• Consigne:
Citez sans rien changer le passage du texte sur la médaille miraculeuse qui va de "Mais après les" jusqu'à "choléra de 1832.".

:: Texte fourni ::

Maintenant, vous ne la verrez plus.
C'était la fin des apparitions.
En
novembre 1830, lors de la 2ème apparition,
Marie avait demandé la frappe d’une médaille qui
représenterait la deuxième vision, et portant ces mots:
Ô Marie conçue sans péché, priez pour nous qui avons
recours à vous. Un mois plus tard, le 30 janvier
1831, Catherine prononçait ses vœux et revêtait l’habit
des filles de Saint Vincent. Seul, le Père Aladel, son
confesseur, connaissait son secret, car la Sainte Vierge
lui avait demandé de garder l’anonymat jusqu’à la fin.
Comme la Sainte Vierge le lui avait demandé, Catherine
qui avait raconta ces faits à son confesseur, le Père
Aladel, et à lui seul, lui fit part des requêtes de la
Sainte Vierge. Le Père Aladel les accueillit fort mal,
et interdit à Catherine d'y penser. Le choc fut rude.
Mais après les émeutes des Trois Glorieuses, les 27, 28
et 29 juillet 1830, qui mettront fin au règne de Charles
X, le confesseur de Catherine commencera, au vu des
événements, à la prendre au sérieux.
Après deux ans d'enquête et d'observation de la conduite
de Catherine, le Père Aladel informa l'archevêque de
Paris, sans lui révéler l'identité de Catherine. La
requête fut approuvée et les médailles furent frappées
et devinrent extrêmement populaires, notamment durant
l'épidémie de choléra de 1832.
En
quelques années, ces médailles réalisées en 1832,
allaient faire tant de miracles (guérisons,
conversions), -le curé d’Ars lui-même avait mis sa
paroisse sous le patronage de cette médaille de Marie-
que très vite on la nomma la médaille miraculeuse. Lors
de l'épidémie de choléra à Paris, on en avait distribué
des milliers. En Italie, c’est la "Vierge de la
médaille" qui convertit Alphonse Ratisbonne. Dans le
monde entier, en moins de dix ans, des millions de
médailles furent distribuées.
Remarques concernant l'Histoire:
Lors
des apparitions, la Vierge Marie avait en outre demandé
à Catherine de fonder une confrérie d’enfants de Marie.

:::
:: Extraits de données ::

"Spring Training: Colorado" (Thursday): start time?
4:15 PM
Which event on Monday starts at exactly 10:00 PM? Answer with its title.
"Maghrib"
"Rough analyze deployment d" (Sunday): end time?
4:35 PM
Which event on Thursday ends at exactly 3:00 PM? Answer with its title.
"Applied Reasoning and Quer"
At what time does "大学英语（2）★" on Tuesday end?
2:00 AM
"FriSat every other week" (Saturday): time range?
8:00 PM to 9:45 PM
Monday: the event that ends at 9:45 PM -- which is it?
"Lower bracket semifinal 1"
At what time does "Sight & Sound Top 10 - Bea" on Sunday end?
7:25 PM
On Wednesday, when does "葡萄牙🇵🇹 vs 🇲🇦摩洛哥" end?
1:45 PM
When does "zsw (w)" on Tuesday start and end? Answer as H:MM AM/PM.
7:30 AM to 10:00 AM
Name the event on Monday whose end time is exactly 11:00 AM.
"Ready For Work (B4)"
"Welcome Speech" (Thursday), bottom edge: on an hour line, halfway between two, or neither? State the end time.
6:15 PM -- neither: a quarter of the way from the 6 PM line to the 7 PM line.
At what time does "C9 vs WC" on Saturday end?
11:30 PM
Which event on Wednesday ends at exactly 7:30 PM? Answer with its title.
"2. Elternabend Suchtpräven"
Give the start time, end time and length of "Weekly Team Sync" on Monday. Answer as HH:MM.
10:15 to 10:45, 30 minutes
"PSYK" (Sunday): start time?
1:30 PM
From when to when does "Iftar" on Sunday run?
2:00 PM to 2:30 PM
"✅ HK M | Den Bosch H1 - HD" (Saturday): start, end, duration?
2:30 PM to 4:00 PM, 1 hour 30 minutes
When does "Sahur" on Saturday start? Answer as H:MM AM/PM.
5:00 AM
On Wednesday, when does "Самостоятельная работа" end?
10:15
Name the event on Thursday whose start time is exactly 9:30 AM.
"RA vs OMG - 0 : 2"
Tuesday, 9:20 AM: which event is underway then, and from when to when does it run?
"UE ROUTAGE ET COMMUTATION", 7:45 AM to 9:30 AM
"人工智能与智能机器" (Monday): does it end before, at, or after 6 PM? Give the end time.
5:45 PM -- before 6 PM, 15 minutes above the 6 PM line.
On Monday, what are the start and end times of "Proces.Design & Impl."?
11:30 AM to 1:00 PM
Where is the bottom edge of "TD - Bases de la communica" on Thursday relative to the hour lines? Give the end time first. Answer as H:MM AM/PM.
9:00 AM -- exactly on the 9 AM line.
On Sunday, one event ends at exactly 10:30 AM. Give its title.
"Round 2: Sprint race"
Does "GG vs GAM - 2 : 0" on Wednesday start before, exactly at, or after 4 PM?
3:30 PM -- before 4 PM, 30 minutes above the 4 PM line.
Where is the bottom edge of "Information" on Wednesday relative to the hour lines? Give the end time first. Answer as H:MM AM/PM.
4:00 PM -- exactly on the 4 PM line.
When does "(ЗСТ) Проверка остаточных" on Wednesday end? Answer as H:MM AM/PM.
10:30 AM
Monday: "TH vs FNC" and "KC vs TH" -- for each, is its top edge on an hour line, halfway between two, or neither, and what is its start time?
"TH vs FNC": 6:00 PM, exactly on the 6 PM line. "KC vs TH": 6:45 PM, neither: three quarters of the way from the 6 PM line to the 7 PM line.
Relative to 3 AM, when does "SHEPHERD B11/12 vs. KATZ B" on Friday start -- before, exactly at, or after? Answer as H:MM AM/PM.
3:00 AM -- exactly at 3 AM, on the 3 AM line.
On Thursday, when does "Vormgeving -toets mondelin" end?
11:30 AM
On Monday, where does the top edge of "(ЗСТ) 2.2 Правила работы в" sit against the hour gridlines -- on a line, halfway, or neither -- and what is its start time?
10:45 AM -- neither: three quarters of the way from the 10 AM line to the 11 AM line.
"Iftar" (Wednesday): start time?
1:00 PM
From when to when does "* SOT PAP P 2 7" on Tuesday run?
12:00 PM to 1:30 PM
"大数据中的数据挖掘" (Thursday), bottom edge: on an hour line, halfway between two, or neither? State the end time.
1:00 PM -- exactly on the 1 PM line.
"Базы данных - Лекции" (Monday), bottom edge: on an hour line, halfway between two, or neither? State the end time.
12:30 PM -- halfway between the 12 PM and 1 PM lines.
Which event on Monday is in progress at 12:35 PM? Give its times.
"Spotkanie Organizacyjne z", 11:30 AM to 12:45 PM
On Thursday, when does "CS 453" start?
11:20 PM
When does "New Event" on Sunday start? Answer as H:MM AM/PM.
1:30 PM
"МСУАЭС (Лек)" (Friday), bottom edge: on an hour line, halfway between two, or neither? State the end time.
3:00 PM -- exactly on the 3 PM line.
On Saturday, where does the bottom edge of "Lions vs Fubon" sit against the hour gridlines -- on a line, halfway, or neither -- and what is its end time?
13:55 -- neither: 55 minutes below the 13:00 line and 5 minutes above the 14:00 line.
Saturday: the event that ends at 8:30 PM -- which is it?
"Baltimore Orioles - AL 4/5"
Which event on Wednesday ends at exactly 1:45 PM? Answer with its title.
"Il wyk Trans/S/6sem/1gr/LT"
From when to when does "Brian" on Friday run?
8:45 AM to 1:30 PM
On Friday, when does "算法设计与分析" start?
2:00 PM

:::

• Réponse:
Mais après les émeutes des Trois Glorieuses, les 27, 28
et 29 juillet 1830, qui mettront fin au règne de Charles
X, le confesseur de Catherine commencera, au vu des
événements, à la prendre au sérieux.
Après deux ans d'enquête et d'observation de la conduite
de Catherine, le Père Aladel informa l'archevêque de
Paris, sans lui révéler l'identité de Catherine. La
requête fut approuvée et les médailles furent frappées
et devinrent extrêmement populaires, notamment durant
l'épidémie de choléra de 1832.